Since dumping the last vestiges of the White Australia policy in 1973, the nation has become a remarkably successful multicultural society, where almost half of the population are first or second-generation migrants; one in four has roots outside Europe; and one of the five free-to-air television channels broadcasts news in almost 70 languages.
While the bipartisan support for Australia’s brutal treatment of refugees who arrive by boat is a stain on this record, it is notable that even Dutton pays regular lip service to multiculturalism.
Australia’s openness to migration is a key factor behind almost 27 years of uninterrupted economic growth since the last recession ended in 1991.
It also sets the country up well to tackle the challenges of an aging population, as Reserve Bank of Australia Governor Philip Lowe said in a speech earlier this month.
It is notable that even if you strip out the effects of population increase on economic growth by looking only at per capita GDP, three of the four weakest decades were in the period between 1910 and 1940, at the height of the White Australia policy.
The same goes for climate and energy. As the world’s driest continent and one of its largest agricultural exporters, Australia is particularly at risk from the effects of a changing climate. It is currently suffering one of the worst droughts in living memory, and rising sea temperatures may destroy the Great Barrier Reef by mid-century.
Blessed with abundant wind and solar power, even major emitters such as Energy Australia Pty and AGL Energy Ltd are planning for a carbon-free future in spite of the best efforts of the wreckers on the right of the government.
Households and businesses are increasingly taking matters into their own hands to generate solar power from their own roofs, and South Australia state will be producing almost three-quarters of its electricity from renewable sources by 2021.
That is why the stakes are so high, as Morrison decides which way to steer the ship of state. Just when the world may feel it is stumbling down a darkening path, Australia offers the prospect of a different way: a country that has outgrown its vicious origins to become one of the richest and happiest on the back of migration, trade, and an embrace of its environment.
The costs of choosing the wrong course could reverberate for generations.
FOOTNOTE
Under the dictation test, immigration officers who did not want to grant entry permits were able to demand that non-European visitors transcribe texts in multiple languages, including Estonian or Scots Gaelic, giving them discretion about whom to allow in.
It is often forgotten that the core of the White Australia policy was not so much racial discrimination per se, as the use of this test to allow an unofficial policy of discrimination to be framed as a less charged issue of linguistic integration.

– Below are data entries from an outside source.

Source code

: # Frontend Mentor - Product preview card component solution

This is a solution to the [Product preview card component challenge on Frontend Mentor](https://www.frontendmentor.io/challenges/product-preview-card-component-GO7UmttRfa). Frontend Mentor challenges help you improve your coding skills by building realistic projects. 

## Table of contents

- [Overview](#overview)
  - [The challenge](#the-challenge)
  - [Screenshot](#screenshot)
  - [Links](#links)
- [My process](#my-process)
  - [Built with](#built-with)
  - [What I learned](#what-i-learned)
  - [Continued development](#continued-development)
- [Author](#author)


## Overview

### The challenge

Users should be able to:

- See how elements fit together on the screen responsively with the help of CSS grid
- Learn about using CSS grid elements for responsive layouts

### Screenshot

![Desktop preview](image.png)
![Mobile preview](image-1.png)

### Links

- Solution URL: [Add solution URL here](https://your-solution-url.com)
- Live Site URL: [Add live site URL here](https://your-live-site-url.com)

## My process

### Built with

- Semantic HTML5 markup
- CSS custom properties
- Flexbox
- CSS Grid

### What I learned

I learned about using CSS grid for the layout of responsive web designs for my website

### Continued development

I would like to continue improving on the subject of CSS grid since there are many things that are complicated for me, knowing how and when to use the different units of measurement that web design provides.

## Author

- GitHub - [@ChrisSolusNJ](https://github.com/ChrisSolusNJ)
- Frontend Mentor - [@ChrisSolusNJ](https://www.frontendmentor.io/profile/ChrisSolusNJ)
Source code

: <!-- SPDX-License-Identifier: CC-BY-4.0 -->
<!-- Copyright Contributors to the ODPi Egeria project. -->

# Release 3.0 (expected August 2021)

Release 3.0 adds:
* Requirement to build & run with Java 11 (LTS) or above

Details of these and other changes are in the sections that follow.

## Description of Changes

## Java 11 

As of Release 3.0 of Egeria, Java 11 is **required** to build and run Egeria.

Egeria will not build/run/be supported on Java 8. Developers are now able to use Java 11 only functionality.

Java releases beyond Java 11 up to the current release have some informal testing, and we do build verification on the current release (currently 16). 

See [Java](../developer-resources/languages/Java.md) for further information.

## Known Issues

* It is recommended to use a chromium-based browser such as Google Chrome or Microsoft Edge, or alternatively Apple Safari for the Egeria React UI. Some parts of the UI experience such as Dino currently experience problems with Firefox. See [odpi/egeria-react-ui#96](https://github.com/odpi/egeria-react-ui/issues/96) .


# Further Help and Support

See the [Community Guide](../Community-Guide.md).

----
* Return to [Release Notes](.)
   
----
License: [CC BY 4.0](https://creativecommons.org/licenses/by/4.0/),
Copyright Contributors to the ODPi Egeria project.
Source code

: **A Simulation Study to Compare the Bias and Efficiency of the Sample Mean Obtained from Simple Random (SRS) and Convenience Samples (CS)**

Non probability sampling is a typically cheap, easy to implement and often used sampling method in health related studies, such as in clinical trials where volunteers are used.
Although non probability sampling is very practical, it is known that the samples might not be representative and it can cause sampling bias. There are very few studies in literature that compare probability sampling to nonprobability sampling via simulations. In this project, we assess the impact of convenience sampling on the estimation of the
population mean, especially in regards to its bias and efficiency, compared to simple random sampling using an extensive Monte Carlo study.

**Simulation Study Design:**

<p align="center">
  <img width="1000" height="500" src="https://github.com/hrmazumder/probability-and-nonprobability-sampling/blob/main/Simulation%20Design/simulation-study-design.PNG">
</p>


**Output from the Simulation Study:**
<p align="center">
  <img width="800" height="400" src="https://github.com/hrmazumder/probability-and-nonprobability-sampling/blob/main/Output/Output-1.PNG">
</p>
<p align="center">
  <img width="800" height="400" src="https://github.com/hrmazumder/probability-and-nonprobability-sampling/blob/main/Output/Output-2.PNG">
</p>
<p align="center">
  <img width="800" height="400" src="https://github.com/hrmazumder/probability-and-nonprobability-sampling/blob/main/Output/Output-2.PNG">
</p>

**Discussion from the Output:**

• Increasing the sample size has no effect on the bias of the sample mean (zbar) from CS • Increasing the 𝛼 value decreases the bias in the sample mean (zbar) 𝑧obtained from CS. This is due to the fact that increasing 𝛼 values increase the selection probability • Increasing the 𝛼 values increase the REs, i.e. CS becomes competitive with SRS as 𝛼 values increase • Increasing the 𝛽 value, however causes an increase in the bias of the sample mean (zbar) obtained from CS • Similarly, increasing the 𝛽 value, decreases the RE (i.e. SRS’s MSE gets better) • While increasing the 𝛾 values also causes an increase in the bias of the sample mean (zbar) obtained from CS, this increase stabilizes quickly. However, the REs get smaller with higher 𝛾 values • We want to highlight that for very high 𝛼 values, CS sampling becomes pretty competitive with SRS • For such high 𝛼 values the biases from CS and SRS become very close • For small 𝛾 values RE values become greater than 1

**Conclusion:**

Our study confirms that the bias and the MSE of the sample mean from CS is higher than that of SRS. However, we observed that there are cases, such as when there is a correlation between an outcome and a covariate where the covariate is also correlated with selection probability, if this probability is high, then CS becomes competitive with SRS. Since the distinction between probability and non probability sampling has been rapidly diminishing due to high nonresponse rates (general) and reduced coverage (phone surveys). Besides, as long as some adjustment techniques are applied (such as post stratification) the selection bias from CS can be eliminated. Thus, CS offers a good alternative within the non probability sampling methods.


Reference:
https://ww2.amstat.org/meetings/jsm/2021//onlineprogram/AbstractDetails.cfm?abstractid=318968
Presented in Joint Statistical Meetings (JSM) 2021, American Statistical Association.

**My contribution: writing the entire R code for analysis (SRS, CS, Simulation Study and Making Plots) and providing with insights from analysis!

Australia’s founders were concerned not to disrupt Britain’s relations with its non-white colonies by forcing the crown to grant royal assent to an explicitly racist law. That did not mean the intent was any less racist. Non-Europeans “are, in comparison with white races — I think no one wants convincing of this fact — unequal and inferior,” Australia’s first prime minister, Edmund Barton, told parliament during the debate on the Immigration Restriction Act, which instituted the policy.
“The doctrine of the equality of man was never intended to apply to the equality of the Englishman and the Chinaman,” Barton said.